The great poet Basho lives in the woods and shares the cherries from his cherry tree with the local foxes. But one tricky fox becomes greedy––He uses his magic to turn three river stones into gold coins, and then tricks Basho into giving up all of the cherries. When the fox returns to gloat over his victory, he discovers that Basho is content. Wiser than the fox, Basho knows that a poem inspired by the beauty of the river stones is more valuable than gold. Oki S. Han’s watercolors evoke ancient Japan in this sequel to the New York Times bestseller Basho and the Fox.
This story has great illustrations and is one you and your child will love to learn from, as it’s message is full of wisdom about the value things have. I especially love the poetry in the story.
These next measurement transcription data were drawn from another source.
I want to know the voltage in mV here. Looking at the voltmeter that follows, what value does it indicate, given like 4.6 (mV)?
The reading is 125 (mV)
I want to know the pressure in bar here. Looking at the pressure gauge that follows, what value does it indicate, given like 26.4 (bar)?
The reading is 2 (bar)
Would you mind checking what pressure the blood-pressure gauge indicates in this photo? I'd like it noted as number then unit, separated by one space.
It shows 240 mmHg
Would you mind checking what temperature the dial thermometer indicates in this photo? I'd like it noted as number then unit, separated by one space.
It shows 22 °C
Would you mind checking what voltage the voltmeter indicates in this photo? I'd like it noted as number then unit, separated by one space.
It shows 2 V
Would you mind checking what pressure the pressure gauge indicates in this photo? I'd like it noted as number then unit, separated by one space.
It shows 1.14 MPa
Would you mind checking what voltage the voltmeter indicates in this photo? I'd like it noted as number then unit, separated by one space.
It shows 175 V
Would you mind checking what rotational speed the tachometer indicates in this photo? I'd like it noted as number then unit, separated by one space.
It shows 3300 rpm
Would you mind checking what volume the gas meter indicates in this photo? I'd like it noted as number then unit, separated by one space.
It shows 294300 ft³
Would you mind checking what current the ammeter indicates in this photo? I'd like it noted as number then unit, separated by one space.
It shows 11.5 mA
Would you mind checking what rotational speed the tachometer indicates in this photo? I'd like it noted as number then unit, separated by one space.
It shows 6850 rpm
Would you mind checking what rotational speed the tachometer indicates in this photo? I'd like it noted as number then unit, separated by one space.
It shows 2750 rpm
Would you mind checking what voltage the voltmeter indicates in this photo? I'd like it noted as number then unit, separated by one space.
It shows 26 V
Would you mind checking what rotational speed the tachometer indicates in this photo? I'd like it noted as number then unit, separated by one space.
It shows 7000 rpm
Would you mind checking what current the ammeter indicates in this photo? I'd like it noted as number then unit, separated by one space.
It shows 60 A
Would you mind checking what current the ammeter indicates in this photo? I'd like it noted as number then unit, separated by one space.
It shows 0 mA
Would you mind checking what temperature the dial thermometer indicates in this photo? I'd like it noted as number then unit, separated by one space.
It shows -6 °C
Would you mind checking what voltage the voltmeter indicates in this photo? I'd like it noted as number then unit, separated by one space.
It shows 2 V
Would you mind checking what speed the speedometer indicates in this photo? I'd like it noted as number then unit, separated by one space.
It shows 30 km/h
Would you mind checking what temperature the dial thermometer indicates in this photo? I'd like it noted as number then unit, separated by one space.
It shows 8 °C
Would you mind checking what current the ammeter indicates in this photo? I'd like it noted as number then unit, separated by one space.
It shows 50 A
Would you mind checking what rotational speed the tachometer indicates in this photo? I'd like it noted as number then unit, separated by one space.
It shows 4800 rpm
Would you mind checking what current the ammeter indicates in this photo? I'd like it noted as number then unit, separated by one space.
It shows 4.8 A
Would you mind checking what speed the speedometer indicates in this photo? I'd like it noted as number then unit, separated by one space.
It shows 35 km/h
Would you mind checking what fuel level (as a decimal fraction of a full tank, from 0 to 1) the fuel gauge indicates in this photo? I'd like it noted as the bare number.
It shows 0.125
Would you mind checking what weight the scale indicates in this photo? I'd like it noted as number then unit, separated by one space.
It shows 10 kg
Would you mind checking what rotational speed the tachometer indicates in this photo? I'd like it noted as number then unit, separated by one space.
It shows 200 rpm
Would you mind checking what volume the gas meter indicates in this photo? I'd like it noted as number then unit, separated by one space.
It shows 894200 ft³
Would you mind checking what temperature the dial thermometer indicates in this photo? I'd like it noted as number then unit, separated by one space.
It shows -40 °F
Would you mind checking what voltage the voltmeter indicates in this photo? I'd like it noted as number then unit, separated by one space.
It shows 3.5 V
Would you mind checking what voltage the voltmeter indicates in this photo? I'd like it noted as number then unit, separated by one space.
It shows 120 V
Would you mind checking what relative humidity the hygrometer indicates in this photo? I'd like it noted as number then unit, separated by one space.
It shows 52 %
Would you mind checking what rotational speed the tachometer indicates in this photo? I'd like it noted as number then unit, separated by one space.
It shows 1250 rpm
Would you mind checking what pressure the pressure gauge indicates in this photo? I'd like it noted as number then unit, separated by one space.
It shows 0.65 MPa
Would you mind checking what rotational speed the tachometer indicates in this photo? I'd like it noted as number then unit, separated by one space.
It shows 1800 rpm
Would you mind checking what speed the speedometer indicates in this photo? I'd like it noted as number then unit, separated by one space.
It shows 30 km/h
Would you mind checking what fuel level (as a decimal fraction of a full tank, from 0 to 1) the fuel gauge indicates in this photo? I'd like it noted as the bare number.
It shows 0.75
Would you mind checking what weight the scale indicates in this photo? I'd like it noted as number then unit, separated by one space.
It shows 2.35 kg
Tim J. Myers is a writer, songwriter, storyteller, and senior lecturer at Santa Clara University. His children’s books have won recognition from the New York Times, NPR, and the Smithsonian; he has 15 out and more on the way. He’s published over 140 poems, won a first prize in a poetry contest judged by John Updike, has four books of adult poetry out, published a nonfiction book on fatherhood, and won a major prize in science fiction. He won the West Coast Songwriters Saratoga Chapter Song of the Year and the 2012 SCBWI Magazine Merit Award for Fiction.
Tim can whistle and hum at the same time, though he hasn’t won any awards for that—yet.